▶ _Problem to solve_
All records, minus the pictures: write them out exactly.

Design files in text formats
# # #
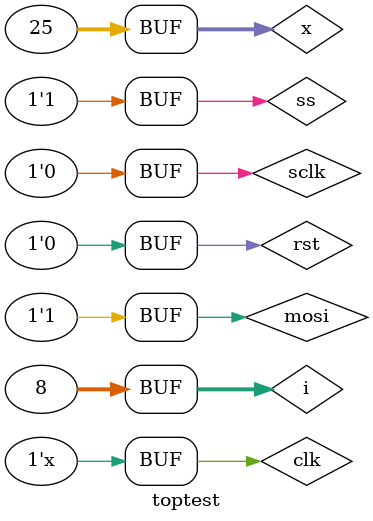
<source format=v>
`timescale 1ns / 1ps

module toptest;

	// Inputs
	reg clk;
	reg rst;
	reg ss;
	reg sclk;
	reg mosi;

	// Outputs
	wire led_d1;
	wire led_d2;
	wire sid_clk;

	// Instantiate the Unit Under Test (UUT)
	espSID_top uut (
		.clk(clk), 
		.rst(rst), 
		.led_d1(led_d1), 
		.led_d2(led_d2), 
		.sid_clk(sid_clk), 
		.ss(ss), 
		.sclk(sclk), 
		.mosi(mosi)
	);

    integer i, x;

    always #5 clk = ~clk;
    
    always @(posedge clk) begin
        $display($time, ": sid_ram %b, addr %b, data_in %b, ram_out %b, en %b", uut.ram.sid_ram, uut.ram.write_addr, uut.ram.ram_in, uut.ram.ram_out, uut.ram.write_en);
        $display($time, ": tmp %b, bit_cnt %d, write_en %b, addr %b, data %b, ss %b", uut.spi.tmp, uut.spi.bit_cnt, uut.spi.write_en, uut.spi.addr, uut.spi.data, uut.spi.ss);
    end
    
	initial begin
		clk = 0;
		rst = 0;
		ss = 1;
		sclk = 0;
		mosi = 0;
        
        // simulate 200 incoming SPI bits (alternating 010101...)
        
        #5
        ss <= 0;
        
        for (i = 0; i < 200; i = i+1) begin
            #25
            sclk <= 1;
            #25
            sclk <= 0;
            mosi = ~mosi;
        end

        #5
        ss <= 1;

        // simulate 200 incoming SPI bits (alternating 0000000011111111...)

        #5
        ss <= 0;

        for (x = 0; x < 25; x = x+1) begin
            mosi = ~mosi;
            for (i = 0; i < 8; i = i+1) begin
                #25
                sclk <= 1;
                #25
                sclk <= 0;
            end
        end

        #5
        ss <= 1;

        
	end
      
endmodule


</source>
# # #
▶ _Output for this task_
<source format=v>
`timescale 1ns / 1ps

module toptest;

	// Inputs
	reg clk;
	reg rst;
	reg ss;
	reg sclk;
	reg mosi;

	// Outputs
	wire led_d1;
	wire led_d2;
	wire sid_clk;

	// Instantiate the Unit Under Test (UUT)
	espSID_top uut (
		.clk(clk), 
		.rst(rst), 
		.led_d1(led_d1), 
		.led_d2(led_d2), 
		.sid_clk(sid_clk), 
		.ss(ss), 
		.sclk(sclk), 
		.mosi(mosi)
	);

    integer i, x;

    always #5 clk = ~clk;
    
    always @(posedge clk) begin
        $display($time, ": sid_ram %b, addr %b, data_in %b, ram_out %b, en %b", uut.ram.sid_ram, uut.ram.write_addr, uut.ram.ram_in, uut.ram.ram_out, uut.ram.write_en);
        $display($time, ": tmp %b, bit_cnt %d, write_en %b, addr %b, data %b, ss %b", uut.spi.tmp, uut.spi.bit_cnt, uut.spi.write_en, uut.spi.addr, uut.spi.data, uut.spi.ss);
    end
    
	initial begin
		clk = 0;
		rst = 0;
		ss = 1;
		sclk = 0;
		mosi = 0;
        
        // simulate 200 incoming SPI bits (alternating 010101...)
        
        #5
        ss <= 0;
        
        for (i = 0; i < 200; i = i+1) begin
            #25
            sclk <= 1;
            #25
            sclk <= 0;
            mosi = ~mosi;
        end

        #5
        ss <= 1;

        // simulate 200 incoming SPI bits (alternating 0000000011111111...)

        #5
        ss <= 0;

        for (x = 0; x < 25; x = x+1) begin
            mosi = ~mosi;
            for (i = 0; i < 8; i = i+1) begin
                #25
                sclk <= 1;
                #25
                sclk <= 0;
            end
        end

        #5
        ss <= 1;

        
	end
      
endmodule


</source>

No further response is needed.